Kegiatan yang diselenggarakan via zoom meeting, dihari oleh tim gugus tugas Kabupaten Majene, Sekda Majene, OPD terkait, dr.Hj.Evawaty,M.Kes (Akademisi Unsulbar) dan Syahrinullah, SE,MM (Akademisi UT)

Dalam kesempatan ini, Sekda Kabupaten Majene, H.Ardiansyah,S.STP memaparkan langkah dan kebijakan Pemkab Majene dalam upaya pencegahan penanganan stunting.
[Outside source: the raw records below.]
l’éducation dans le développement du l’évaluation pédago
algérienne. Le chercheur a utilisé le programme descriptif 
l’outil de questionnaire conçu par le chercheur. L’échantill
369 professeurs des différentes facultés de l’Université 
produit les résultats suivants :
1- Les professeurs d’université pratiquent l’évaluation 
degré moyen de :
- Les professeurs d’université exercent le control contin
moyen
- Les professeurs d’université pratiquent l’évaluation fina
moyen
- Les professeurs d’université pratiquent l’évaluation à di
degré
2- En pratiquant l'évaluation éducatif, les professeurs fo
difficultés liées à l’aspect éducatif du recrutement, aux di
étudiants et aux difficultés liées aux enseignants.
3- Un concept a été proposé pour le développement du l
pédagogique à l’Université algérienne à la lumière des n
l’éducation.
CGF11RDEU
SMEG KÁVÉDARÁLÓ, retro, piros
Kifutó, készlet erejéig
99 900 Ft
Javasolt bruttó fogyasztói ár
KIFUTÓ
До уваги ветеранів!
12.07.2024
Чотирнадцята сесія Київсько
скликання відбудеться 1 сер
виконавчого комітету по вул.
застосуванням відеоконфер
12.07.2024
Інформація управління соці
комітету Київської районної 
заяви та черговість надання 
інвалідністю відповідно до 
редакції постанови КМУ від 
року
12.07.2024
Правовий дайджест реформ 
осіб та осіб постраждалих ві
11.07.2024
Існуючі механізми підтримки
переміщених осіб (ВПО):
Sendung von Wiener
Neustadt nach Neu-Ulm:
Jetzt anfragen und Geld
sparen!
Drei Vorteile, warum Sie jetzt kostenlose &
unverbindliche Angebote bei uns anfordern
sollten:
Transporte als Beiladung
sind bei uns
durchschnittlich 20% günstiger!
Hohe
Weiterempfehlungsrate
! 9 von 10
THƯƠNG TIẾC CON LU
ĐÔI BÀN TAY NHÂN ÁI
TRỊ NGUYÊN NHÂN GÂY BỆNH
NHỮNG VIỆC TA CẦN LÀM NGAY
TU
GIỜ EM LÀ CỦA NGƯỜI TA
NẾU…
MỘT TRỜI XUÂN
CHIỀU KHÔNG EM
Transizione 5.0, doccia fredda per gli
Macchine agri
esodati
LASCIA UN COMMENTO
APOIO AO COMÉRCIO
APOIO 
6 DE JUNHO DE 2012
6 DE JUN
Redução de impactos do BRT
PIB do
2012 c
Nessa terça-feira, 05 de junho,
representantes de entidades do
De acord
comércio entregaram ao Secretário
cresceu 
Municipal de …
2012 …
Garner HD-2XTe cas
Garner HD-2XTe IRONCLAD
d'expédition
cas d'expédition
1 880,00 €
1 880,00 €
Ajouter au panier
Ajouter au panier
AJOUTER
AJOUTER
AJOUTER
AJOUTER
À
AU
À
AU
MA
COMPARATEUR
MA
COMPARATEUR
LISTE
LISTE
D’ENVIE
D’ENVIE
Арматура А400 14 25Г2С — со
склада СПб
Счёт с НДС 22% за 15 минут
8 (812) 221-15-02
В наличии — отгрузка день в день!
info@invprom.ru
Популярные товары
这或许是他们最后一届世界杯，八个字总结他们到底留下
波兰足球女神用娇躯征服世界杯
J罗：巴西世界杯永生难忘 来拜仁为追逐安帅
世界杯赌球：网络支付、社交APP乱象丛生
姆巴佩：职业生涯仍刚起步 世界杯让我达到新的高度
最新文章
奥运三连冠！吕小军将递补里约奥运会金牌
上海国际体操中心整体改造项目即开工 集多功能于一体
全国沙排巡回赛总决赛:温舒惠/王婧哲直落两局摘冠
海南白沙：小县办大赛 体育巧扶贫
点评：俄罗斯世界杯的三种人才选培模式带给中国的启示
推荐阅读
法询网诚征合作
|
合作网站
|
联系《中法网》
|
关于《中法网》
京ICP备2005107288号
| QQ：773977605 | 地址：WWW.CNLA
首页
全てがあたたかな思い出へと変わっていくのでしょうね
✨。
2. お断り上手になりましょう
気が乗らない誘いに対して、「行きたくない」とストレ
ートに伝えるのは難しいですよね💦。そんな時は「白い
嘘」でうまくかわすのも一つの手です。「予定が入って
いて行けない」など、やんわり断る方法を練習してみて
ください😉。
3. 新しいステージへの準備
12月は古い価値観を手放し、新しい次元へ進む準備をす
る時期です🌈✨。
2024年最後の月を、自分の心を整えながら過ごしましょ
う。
” Kami telah melakukan penyusunan regulasi-regulasi antara lain Perda No.8 Tahun 2014 tentang peraturan daerah (PERDA) tentang pemberian ASI Eksklusif dan Perda No.13 Tahun 2015 tentang Peraturan Daerah (PERDA) tentang kesehatan ibu, bayi baru lahir dan anak balita, hingga sampai kepada MoU yang kita bangun termasuk Kabupaten Banggai dan Universitas Hasanuddin terkait dengan pendampingan penguatan kafasitas pemerintah dalam penurunan stunting”, Kata H.Ardiansyah Sekda Majene

Selain itu, ia juga menyampaikan bahwa prinsip kami data adalah segalanya maka kami mencoba melahirkan data walaupun itu kelihatannya memang masih kurang memuaskan tapi paling tidak kami memiliki data sebagai langkah awal untuk melakukan progres-progres penanganan stunting.

 

Adapun hasil dalam rapat tersebut yaitu rencana akan diadakan pendampingan khusus bagi Kabupaten Majene dan Kabupaten Banggai sebagai Kabupaten yang cukup serius dalam upaya percepatan penurunan stunting, rencananya wemenkes akan menjadwalkan kunjungan di dua Kabupaten tersebut.